Brief: What is needed is an exact copy of the line with "Employer of Record" and all lines that follow it in the entries below, the last line included.

Records for the task:
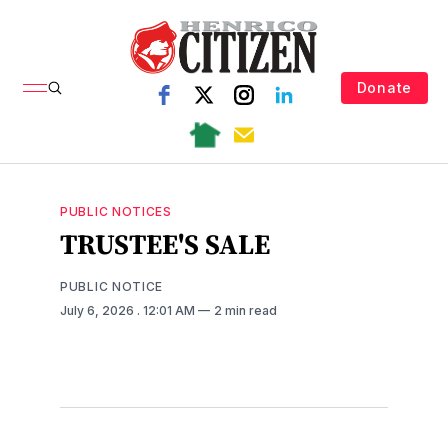
Donate
PUBLIC NOTICES
TRUSTEE'S SALE
PUBLIC NOTICE
July 6, 2026
. 12:01 AM
2 min read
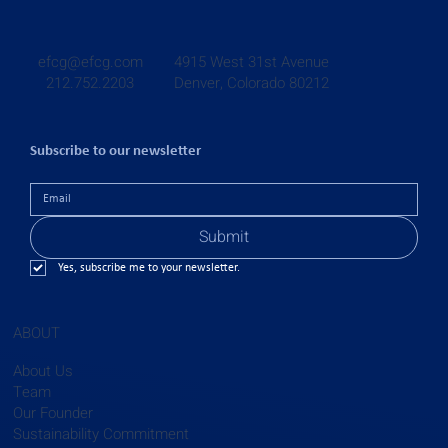
4915 West 31st Avenue
efcg@efcg.com
Denver, Colorado 80212
212.752.2203
Subscribe to our newsletter
Submit
Yes, subscribe me to your newsletter.
ABOUT
About Us
Team
Our Founder
Sustainability Commitment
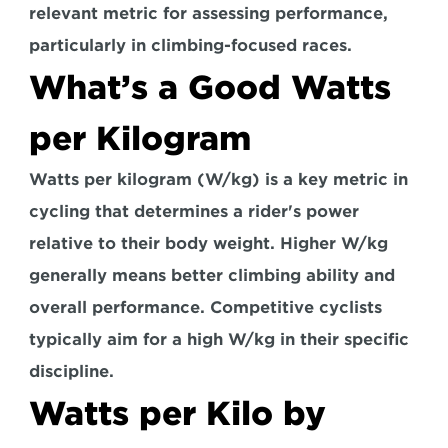
relevant metric for assessing performance
, 
particularly in climbing-focused races.
What’s a Good Watts 
per Kilogram
Watts per kilogram (W/kg) is a key metric in 
cycling that determines a rider's power 
relative to their body weight. Higher W/kg 
generally means better climbing ability and 
overall performance. Competitive cyclists 
typically aim for a high W/kg in their specific 
discipline.
Watts per Kilo by 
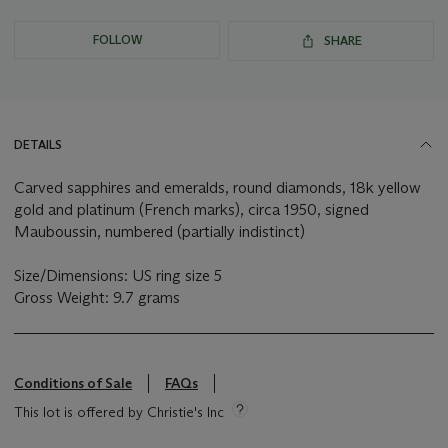
FOLLOW
SHARE
DETAILS
Carved sapphires and emeralds, round diamonds, 18k yellow
gold and platinum (French marks), circa 1950, signed
Mauboussin, numbered (partially indistinct)
Size/Dimensions: US ring size 5
Gross Weight: 9.7 grams
Conditions of Sale
FAQs
This lot is offered by Christie's Inc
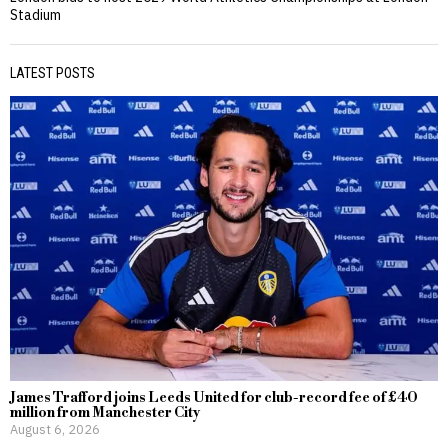
Stadium
LATEST POSTS
James Trafford joins Leeds United for club-record fee of £40
million from Manchester City
August 6, 2026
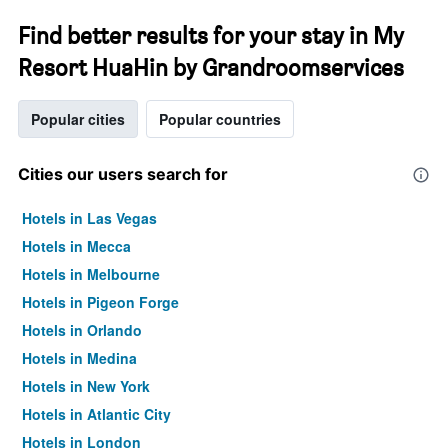
Find better results for your stay in My
Resort HuaHin by Grandroomservices
Popular cities
Popular countries
Cities our users search for
Hotels in Las Vegas
Hotels in Mecca
Hotels in Melbourne
Hotels in Pigeon Forge
Hotels in Orlando
Hotels in Medina
Hotels in New York
Hotels in Atlantic City
Hotels in London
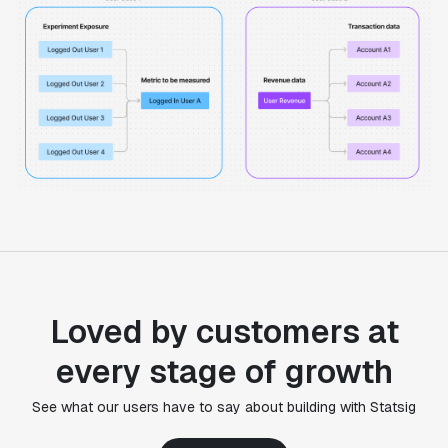
Loved by customers at
every stage of growth
"Statsig's experimentation capabilities stand apart
See what our users have to say about building with Statsig
from other platforms we've evaluated. The ease of
use, simplicity of integration help us efficiently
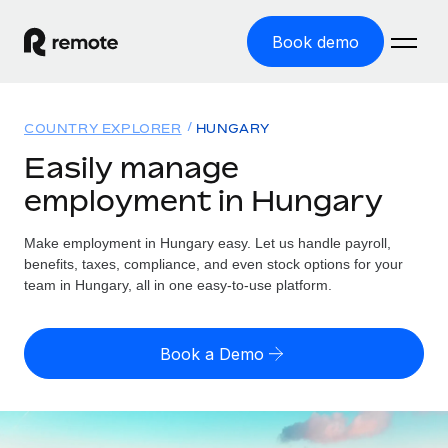
Book demo
Home
COUNTRY EXPLORER
HUNGARY
Products
Easily manage
employment in Hungary
Solutions
GLOBAL EMPLOYMENT
Global Payroll
Make employment in Hungary easy. Let us handle payroll,
Resources
GLOBAL COVERAGE
Run compliant payroll easily
benefits, taxes, compliance, and even stock options for your
Country Explorer
team in Hungary, all in one easy-to-use platform.
Pricing
TOOLS & CALCULATORS
Employer of Record
Find global employment support by country
Expand globally with zero entity cost
Misclassification risk calculator
US State Explorer
Book a Demo
Check employee misclassification risk by country
Contractor of Record
Simplify hiring across all US states
English (United States)
Compliantly engage contractors worldwide
Employee cost calculator
Compare Remote
Calculate total employee costs in any country
Contractor Management
English
See how we stack up against others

Solution below:
Employer of Record
Find global employment support by country
Expand globally with zero entity cost
Misclassification risk calculator
US State Explorer
Book a Demo
Check employee misclassification risk by country
Contractor of Record
Simplify hiring across all US states
English (United States)
Compliantly engage contractors worldwide
Employee cost calculator
Compare Remote
Calculate total employee costs in any country
Contractor Management
English
See how we stack up against others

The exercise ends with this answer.